# The Insight ALT Festival May 28th-June 3rd, video webcast, Live from NYC



## cmb (Dec 20, 2006)

Sorry I haven't posted in awhile...

A festival of new operas in development at American Lyric Theater
(follow the link for detailed info)

Event: Insight ALT Festival

Venue: JCC Manhattan
Date/Time: May 28th-June 3rd, 2013
(check each event for starting times)
http://operamusicbroadcast.com/2013/05/23/the-insight-alt-festival-may-28th-june-3rd-video-webcast-live-from-nyc/

Starting May 28th at 7pm EST, operamusicbroadcast.com will present a live webcast of the InsightALT Festival a new festival of readings and symposia that offers an intimate, inside look into American Lyric Theater's process of creating new creating new operas at all stages of their development .
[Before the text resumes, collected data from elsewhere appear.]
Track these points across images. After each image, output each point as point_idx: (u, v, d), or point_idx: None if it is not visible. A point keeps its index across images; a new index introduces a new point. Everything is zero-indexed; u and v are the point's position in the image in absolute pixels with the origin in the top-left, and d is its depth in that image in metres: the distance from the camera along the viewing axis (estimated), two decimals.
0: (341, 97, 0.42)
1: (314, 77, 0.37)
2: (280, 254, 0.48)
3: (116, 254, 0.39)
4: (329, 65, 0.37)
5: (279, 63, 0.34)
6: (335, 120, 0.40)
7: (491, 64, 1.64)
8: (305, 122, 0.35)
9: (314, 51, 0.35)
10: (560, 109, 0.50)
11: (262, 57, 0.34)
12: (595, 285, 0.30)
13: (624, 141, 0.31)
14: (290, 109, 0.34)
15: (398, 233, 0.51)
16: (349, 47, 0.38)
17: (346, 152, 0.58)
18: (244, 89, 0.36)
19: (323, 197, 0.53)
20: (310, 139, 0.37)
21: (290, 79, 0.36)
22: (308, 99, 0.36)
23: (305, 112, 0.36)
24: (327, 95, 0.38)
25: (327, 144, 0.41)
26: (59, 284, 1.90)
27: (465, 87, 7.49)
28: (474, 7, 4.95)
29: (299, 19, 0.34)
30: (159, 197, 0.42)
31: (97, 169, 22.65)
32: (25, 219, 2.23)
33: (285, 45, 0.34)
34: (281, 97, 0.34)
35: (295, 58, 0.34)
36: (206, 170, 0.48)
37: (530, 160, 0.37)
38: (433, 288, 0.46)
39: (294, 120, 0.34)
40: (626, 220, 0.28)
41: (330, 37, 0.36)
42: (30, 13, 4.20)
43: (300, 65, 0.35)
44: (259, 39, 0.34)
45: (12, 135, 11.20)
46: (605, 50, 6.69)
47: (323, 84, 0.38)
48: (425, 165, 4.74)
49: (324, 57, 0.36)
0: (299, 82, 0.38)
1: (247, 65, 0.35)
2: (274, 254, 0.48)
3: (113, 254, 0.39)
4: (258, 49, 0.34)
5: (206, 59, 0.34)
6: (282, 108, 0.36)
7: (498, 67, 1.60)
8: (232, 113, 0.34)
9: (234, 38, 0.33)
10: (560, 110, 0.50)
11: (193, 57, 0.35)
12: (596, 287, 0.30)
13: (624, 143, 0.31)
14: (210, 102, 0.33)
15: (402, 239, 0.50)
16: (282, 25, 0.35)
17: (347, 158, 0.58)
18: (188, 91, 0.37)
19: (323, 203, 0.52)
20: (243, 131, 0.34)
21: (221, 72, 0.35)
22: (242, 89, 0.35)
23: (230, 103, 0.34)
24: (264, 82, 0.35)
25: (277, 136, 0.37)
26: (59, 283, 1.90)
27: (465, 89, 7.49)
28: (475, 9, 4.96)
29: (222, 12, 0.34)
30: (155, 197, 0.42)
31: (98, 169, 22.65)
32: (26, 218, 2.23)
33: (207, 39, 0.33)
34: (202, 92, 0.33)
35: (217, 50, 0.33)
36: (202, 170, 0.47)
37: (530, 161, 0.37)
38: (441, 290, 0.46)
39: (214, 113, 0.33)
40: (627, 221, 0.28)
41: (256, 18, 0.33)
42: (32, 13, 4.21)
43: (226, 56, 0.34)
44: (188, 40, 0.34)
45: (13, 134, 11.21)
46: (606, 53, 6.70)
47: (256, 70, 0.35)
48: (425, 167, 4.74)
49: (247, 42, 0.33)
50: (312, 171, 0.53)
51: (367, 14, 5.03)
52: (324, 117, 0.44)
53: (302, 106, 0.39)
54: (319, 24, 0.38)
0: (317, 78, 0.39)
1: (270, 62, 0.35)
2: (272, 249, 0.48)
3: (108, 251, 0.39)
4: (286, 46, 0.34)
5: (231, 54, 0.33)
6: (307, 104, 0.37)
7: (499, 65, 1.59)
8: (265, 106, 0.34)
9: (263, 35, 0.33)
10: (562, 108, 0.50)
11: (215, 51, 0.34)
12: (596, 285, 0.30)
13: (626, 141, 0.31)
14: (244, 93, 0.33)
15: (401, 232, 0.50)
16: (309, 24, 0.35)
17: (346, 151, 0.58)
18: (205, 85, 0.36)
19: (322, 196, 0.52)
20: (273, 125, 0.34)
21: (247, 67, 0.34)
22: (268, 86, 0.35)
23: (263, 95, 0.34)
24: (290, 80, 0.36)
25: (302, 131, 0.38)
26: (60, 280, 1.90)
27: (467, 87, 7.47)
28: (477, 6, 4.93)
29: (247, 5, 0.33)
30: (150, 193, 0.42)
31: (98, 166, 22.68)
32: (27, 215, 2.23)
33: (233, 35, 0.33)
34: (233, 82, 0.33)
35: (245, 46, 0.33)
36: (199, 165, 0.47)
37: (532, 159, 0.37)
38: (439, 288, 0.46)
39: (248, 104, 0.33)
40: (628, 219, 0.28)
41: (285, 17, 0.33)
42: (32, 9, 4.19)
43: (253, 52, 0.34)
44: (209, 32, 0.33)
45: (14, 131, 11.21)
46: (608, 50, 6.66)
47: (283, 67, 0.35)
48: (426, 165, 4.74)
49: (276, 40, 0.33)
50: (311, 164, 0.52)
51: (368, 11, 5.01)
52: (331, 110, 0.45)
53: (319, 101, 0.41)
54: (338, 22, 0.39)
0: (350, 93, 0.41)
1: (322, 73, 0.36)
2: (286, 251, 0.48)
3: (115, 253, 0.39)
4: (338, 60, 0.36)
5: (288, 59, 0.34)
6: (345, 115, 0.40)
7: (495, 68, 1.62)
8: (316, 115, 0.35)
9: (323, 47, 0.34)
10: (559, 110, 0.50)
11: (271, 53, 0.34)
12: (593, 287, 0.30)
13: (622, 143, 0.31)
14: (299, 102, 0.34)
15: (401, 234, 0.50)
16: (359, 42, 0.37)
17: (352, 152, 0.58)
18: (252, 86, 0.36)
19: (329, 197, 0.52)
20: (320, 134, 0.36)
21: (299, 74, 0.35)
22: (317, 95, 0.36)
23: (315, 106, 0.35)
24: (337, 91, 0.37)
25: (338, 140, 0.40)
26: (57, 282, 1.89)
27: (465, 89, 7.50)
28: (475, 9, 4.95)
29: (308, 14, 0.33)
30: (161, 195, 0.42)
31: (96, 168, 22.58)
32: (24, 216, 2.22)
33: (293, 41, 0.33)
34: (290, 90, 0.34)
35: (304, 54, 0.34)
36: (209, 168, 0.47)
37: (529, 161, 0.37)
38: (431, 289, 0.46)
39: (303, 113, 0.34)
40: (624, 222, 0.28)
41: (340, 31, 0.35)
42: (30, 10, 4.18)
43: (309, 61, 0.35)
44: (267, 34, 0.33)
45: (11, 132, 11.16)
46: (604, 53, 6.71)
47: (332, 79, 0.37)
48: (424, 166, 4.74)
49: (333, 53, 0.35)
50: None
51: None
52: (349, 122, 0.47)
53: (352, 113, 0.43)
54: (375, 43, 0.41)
Public readings of three new operas at different stages of their development will be at the center of the 2013 festival. After each opera, there will be an open discussion exploring the creative process with the composers and librettists, moderated by ALT's Producing Artistic Director, Lawrence Edelson. Following these discussions, audience members are invited to join the writers and performers at meet-the-artist receptions, generously sponsored by Dalton Winery and Teperberg Winery, provided by Gotham Wines & Liquors. InsightALT will also offer the opportunity for the public to attend a master class with internationally renown soprano Catherine Malfitano on the challenge of creating roles in new operas, and to join together for symposia curated by Glyndebourne dramaturg and ALT principal faculty member Cori Ellison.

These events will be streamed live all week after which it will also be available for the next 90 days, only on operamusicbroadcast.com. Viewers can enjoy a look at the process of opera from collaboration through coaching and creation.


----------



## deggial (Jan 20, 2013)

sounds great


----------



## Cavaradossi (Aug 2, 2012)

GREAT timing. I just forwarded this to my significant other who is working on a new role for a recently composed opera about an incident from the Salvadoran Civil War.


----------



## dionisio (Jul 30, 2012)

This is great. Thanks for sharing.


----------